In late October, my two brothers and I met for a family reunion. The last time we three spent time exclusively together was 17 years ago when my father died. Late January 2011 our mom, the dynastic matrilineal benevolent dictatress, kicked the bucket, crossed over, or died (whichever you prefer to call it). We decided it was time to see what the family configuration looked like without the queen of f!?#ing everything running the show.
We are notnot close, but at the same time we are different species of humans.
Whether it is the male/female thing, or the fact that both of my brothers are more analytic and I am emotive, or it is that they are introverts and I am an extrovert, whatever the reason, we speak different languages.
My eldest brother is a voracious reader and writer, and although officially retired continues working as a consultant in the computer industry. My middle brother is a doctor, also “retired” yet continues to assist in surgery and subs for docs who need vacations.
And then there is me, the youngest, the former flower child, and current drum, percussion and rhythm teacher, who is certainly is not done teaching or working!
We picked a spot to meet in AZ that entailed a fair amount of driving to get from one spot to another. And that turned out to be a brilliant choice.

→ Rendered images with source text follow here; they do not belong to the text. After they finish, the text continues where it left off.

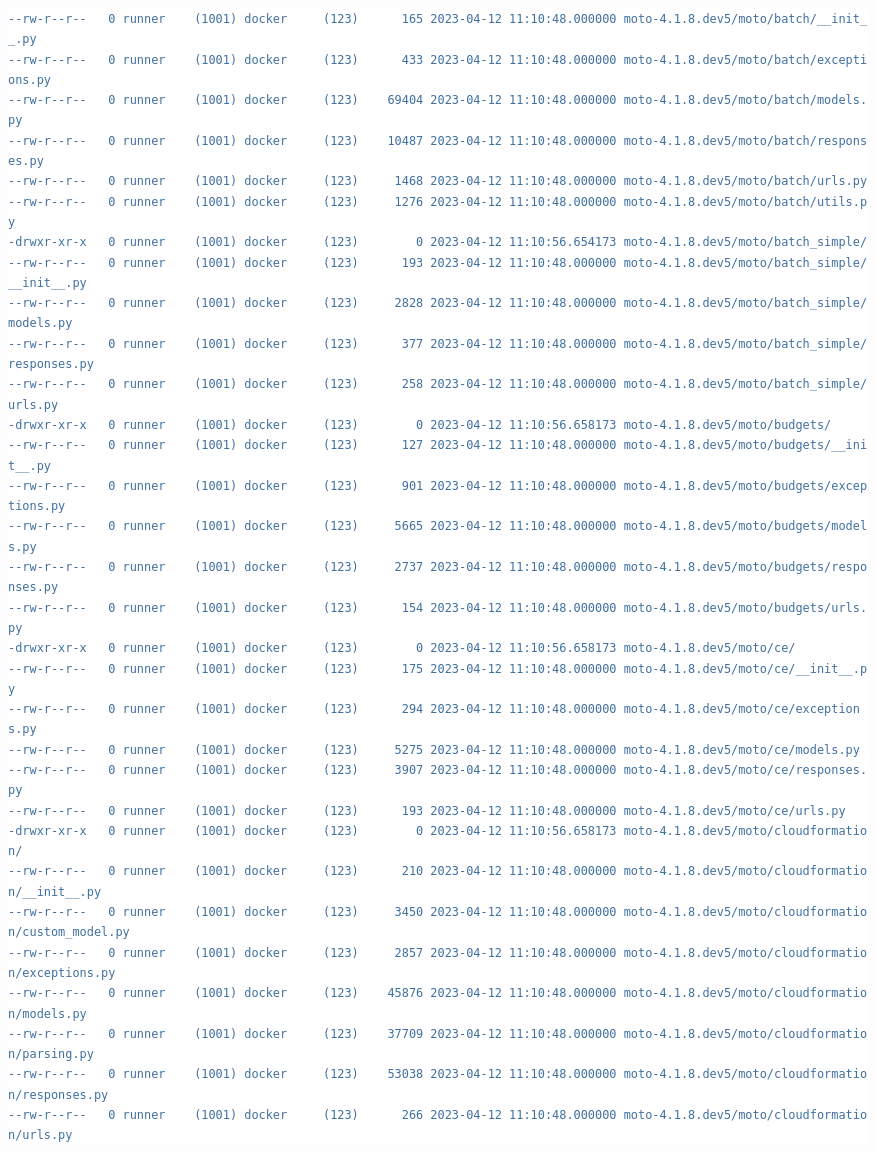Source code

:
 ```diff
--rw-r--r--   0 runner    (1001) docker     (123)      165 2023-04-12 11:10:48.000000 moto-4.1.8.dev5/moto/batch/__init__.py
--rw-r--r--   0 runner    (1001) docker     (123)      433 2023-04-12 11:10:48.000000 moto-4.1.8.dev5/moto/batch/exceptions.py
--rw-r--r--   0 runner    (1001) docker     (123)    69404 2023-04-12 11:10:48.000000 moto-4.1.8.dev5/moto/batch/models.py
--rw-r--r--   0 runner    (1001) docker     (123)    10487 2023-04-12 11:10:48.000000 moto-4.1.8.dev5/moto/batch/responses.py
--rw-r--r--   0 runner    (1001) docker     (123)     1468 2023-04-12 11:10:48.000000 moto-4.1.8.dev5/moto/batch/urls.py
--rw-r--r--   0 runner    (1001) docker     (123)     1276 2023-04-12 11:10:48.000000 moto-4.1.8.dev5/moto/batch/utils.py
-drwxr-xr-x   0 runner    (1001) docker     (123)        0 2023-04-12 11:10:56.654173 moto-4.1.8.dev5/moto/batch_simple/
--rw-r--r--   0 runner    (1001) docker     (123)      193 2023-04-12 11:10:48.000000 moto-4.1.8.dev5/moto/batch_simple/__init__.py
--rw-r--r--   0 runner    (1001) docker     (123)     2828 2023-04-12 11:10:48.000000 moto-4.1.8.dev5/moto/batch_simple/models.py
--rw-r--r--   0 runner    (1001) docker     (123)      377 2023-04-12 11:10:48.000000 moto-4.1.8.dev5/moto/batch_simple/responses.py
--rw-r--r--   0 runner    (1001) docker     (123)      258 2023-04-12 11:10:48.000000 moto-4.1.8.dev5/moto/batch_simple/urls.py
-drwxr-xr-x   0 runner    (1001) docker     (123)        0 2023-04-12 11:10:56.658173 moto-4.1.8.dev5/moto/budgets/
--rw-r--r--   0 runner    (1001) docker     (123)      127 2023-04-12 11:10:48.000000 moto-4.1.8.dev5/moto/budgets/__init__.py
--rw-r--r--   0 runner    (1001) docker     (123)      901 2023-04-12 11:10:48.000000 moto-4.1.8.dev5/moto/budgets/exceptions.py
--rw-r--r--   0 runner    (1001) docker     (123)     5665 2023-04-12 11:10:48.000000 moto-4.1.8.dev5/moto/budgets/models.py
--rw-r--r--   0 runner    (1001) docker     (123)     2737 2023-04-12 11:10:48.000000 moto-4.1.8.dev5/moto/budgets/responses.py
--rw-r--r--   0 runner    (1001) docker     (123)      154 2023-04-12 11:10:48.000000 moto-4.1.8.dev5/moto/budgets/urls.py
-drwxr-xr-x   0 runner    (1001) docker     (123)        0 2023-04-12 11:10:56.658173 moto-4.1.8.dev5/moto/ce/
--rw-r--r--   0 runner    (1001) docker     (123)      175 2023-04-12 11:10:48.000000 moto-4.1.8.dev5/moto/ce/__init__.py
--rw-r--r--   0 runner    (1001) docker     (123)      294 2023-04-12 11:10:48.000000 moto-4.1.8.dev5/moto/ce/exceptions.py
--rw-r--r--   0 runner    (1001) docker     (123)     5275 2023-04-12 11:10:48.000000 moto-4.1.8.dev5/moto/ce/models.py
--rw-r--r--   0 runner    (1001) docker     (123)     3907 2023-04-12 11:10:48.000000 moto-4.1.8.dev5/moto/ce/responses.py
--rw-r--r--   0 runner    (1001) docker     (123)      193 2023-04-12 11:10:48.000000 moto-4.1.8.dev5/moto/ce/urls.py
-drwxr-xr-x   0 runner    (1001) docker     (123)        0 2023-04-12 11:10:56.658173 moto-4.1.8.dev5/moto/cloudformation/
--rw-r--r--   0 runner    (1001) docker     (123)      210 2023-04-12 11:10:48.000000 moto-4.1.8.dev5/moto/cloudformation/__init__.py
--rw-r--r--   0 runner    (1001) docker     (123)     3450 2023-04-12 11:10:48.000000 moto-4.1.8.dev5/moto/cloudformation/custom_model.py
--rw-r--r--   0 runner    (1001) docker     (123)     2857 2023-04-12 11:10:48.000000 moto-4.1.8.dev5/moto/cloudformation/exceptions.py
--rw-r--r--   0 runner    (1001) docker     (123)    45876 2023-04-12 11:10:48.000000 moto-4.1.8.dev5/moto/cloudformation/models.py
--rw-r--r--   0 runner    (1001) docker     (123)    37709 2023-04-12 11:10:48.000000 moto-4.1.8.dev5/moto/cloudformation/parsing.py
--rw-r--r--   0 runner    (1001) docker     (123)    53038 2023-04-12 11:10:48.000000 moto-4.1.8.dev5/moto/cloudformation/responses.py
--rw-r--r--   0 runner    (1001) docker     (123)      266 2023-04-12 11:10:48.000000 moto-4.1.8.dev5/moto/cloudformation/urls.py
```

As we sat in the car together driving from Pinetop to the Petrified forest, from Winslow, AZ, to the Grand Canyon, we remembered our childhood, telling stories about our parents, our relatives, and recounting bits of history in the family Wolf.
Lots of driving and lots of stories. One brother drove and the other chronicled the stories in his laptop (which will eventually become a movie- starring Silent Bob and Ethel Merman, as our parents with John Malkovich and Allen Arkin and Julie Kavner as us kids.)
Some stories were hysterically funny, and some gave me a stomach ache.
But all in all, it was an amazing time, to spend some days with each other, and the new tribe that we are.
We figure that in another few years we will be up for another close encounter of the third kind.
Until then, I can say this: I love my brothers. It was great to be together as adults, each a tribal leader of our own clan, connected to a single root: Judith and Milton Wolf.